TUGAS DIKERJAKAN: Tuliskan kembali bagian teks yang disediakan antara "Selanjutnya izinkanlah saya" dan "dalam butir berikut.", termasuk kedua batas tersebut. Ubah "sekarang ini" menjadi "saat ini".

TEKS YANG DISEDIAKAN:
********************

Oleh Prof. Dr. H. Soedijarto, MA
I. Buku K. H. R. Zaenuddin Bey Fananie Tentang Pedoman Pendidikan Modern sebagai Fenomena Sejarah Pendidikan Indonesia
Adanya buku
yang ditulis 78 tahun yang lalu dan mengupas semua elemen dari
pendidikan seperti kedudukan pendidikan, tujuan pendidikan, metode
pendidikan, pembagian pendidikan, jenis-jenis pendidikan (pendidikan
tubuh dan rohani, pendidikan budi pekerti), pendidikan rumah tangga,
pendidikan sekolah, hubungan antara rumah tangga dengan sekolah,
kewajiban orang tua terhadap anaknya yang menjadi murid sekolah, cara
mendidik, pendidikan sosial, pendidikan kepanduan, dan pendidikan
pemuda, merupakan fenomena sejarah yang luar biasa. Karena pada saat
itu, para tokoh pergerakan seperti Soekarno dan Mohammad Hatta sedang
berada di pembuangan, dan rakyat pribumi yang menikmati pendidikan
modern seperti HIS seperti yang diiikuti K. H. R. Zaenuddin Bey Fananie
sangatlah terbatas, tidak lebih dari lima puluhan ribu murid di seluruh
Nusantara. Karena itu yang menjadi pertanyaan adalah “Mengapa karya
tentang pendidikan yang isinya komprehensif itu tidak dapat menjadi
sumber inspirasi bagi pergerakan pendidikan nasional kita?” Namun
dampaknya pada lahirnya Pondok Pesantren Modern Gontor merupakan bukti
betapa makna pemikiran K. H. R. Zaenuddin Bey Fananie. Pertanyaan
berikutnya adalah “Mungkinkah K. H. R. Zaenuddin Bey Fananie menulis
buku itu yang merujuk kepada tokoh-tokoh pemikir pendidikan barat seerti
Plato, J. J. Rousseau, dan John Dewey, kalau beliau tidak mengalami
pendidikan barat yaitu HIS (Hollands Inslansche School-Sekolah Belanda
untuk Pribumi)?” Pertanyaan ini saya singgung untuk memahami betapa
pendidikan berpengaruh kepada pemikiran seseorang. Pertanyaan ini dapat
dilanjutkan “Dapatkah lahir Soekarno, Hatta, Sjahrir, Agus Salim,
Natsir, dan lainnya kalau mereka tidak mengalami pendidikan modern
(barat)?” Saya sengaja tidak menganalisis buku K. H. R. Zaenuddin Bey
Fananie secara akademik melainkan karya seorang pejuang pemikir. Karena
itu apresiasi saya kepada buku tersebut dari segi akademik melainkan
sebagai sebuah karya yang merupakan fenomena sejarah yang dapat
mengilhami generasi penerus, dan sumbangnya pada perjuangan bangsa.
Selanjutnya izinkanlah saya menyampaikan pandangan saya terkait dengan
pendidikan nasional yang dihadapi sekarang ini, seperti diulas oleh
Bapak Drs. H. Husnan Bey Fananie dalam butir berikut.

********************

DAFTAR ENTRI:
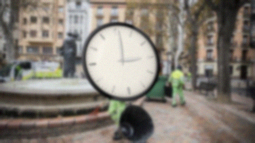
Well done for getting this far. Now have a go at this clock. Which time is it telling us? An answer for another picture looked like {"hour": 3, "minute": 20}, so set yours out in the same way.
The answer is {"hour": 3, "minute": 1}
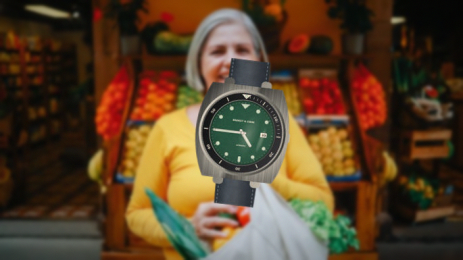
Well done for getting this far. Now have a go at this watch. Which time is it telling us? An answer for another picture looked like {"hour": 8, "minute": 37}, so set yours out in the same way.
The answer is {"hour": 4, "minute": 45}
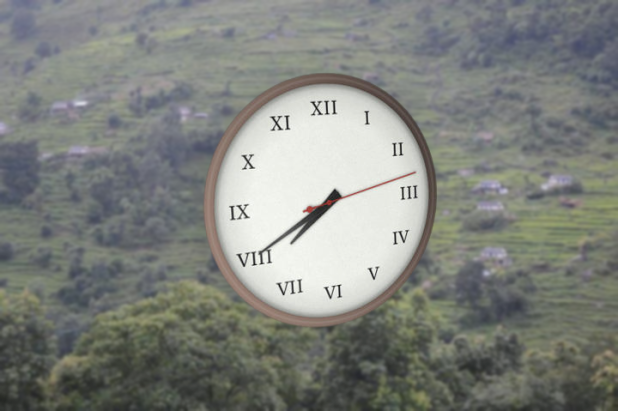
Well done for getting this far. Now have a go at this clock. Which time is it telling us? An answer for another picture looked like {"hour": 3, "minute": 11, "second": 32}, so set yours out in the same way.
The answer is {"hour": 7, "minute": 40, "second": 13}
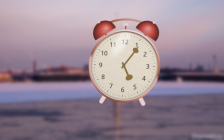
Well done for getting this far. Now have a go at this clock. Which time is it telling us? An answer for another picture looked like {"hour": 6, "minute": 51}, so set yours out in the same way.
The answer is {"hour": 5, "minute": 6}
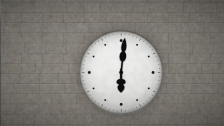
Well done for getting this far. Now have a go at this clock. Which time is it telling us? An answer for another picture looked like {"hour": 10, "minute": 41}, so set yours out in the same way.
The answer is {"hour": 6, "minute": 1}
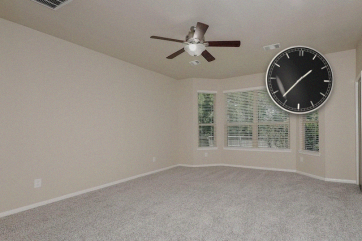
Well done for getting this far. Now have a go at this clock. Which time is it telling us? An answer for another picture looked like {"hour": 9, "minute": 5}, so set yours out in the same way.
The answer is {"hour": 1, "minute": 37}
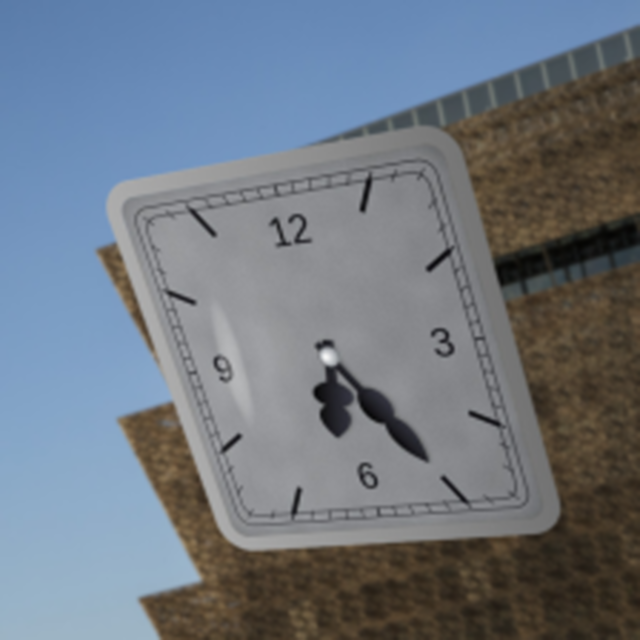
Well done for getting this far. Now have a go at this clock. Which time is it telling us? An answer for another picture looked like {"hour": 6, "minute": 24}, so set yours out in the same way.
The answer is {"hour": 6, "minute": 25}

********************

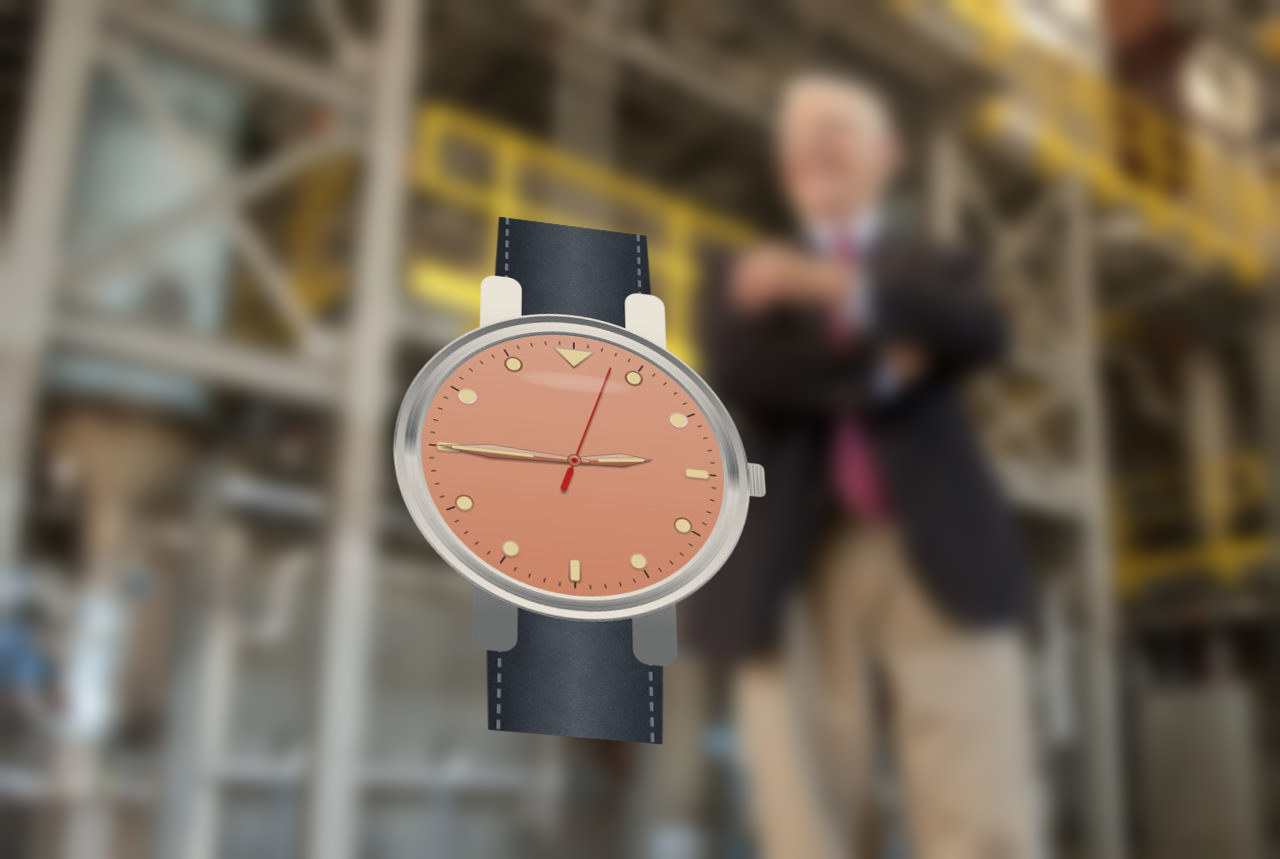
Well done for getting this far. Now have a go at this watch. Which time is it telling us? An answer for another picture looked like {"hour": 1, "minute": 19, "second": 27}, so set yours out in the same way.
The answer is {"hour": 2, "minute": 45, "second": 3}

********************

JAWABAN TUGAS:
Selanjutnya izinkanlah saya menyampaikan pandangan saya terkait dengan
pendidikan nasional yang dihadapi saat ini, seperti diulas oleh
Bapak Drs. H. Husnan Bey Fananie dalam butir berikut.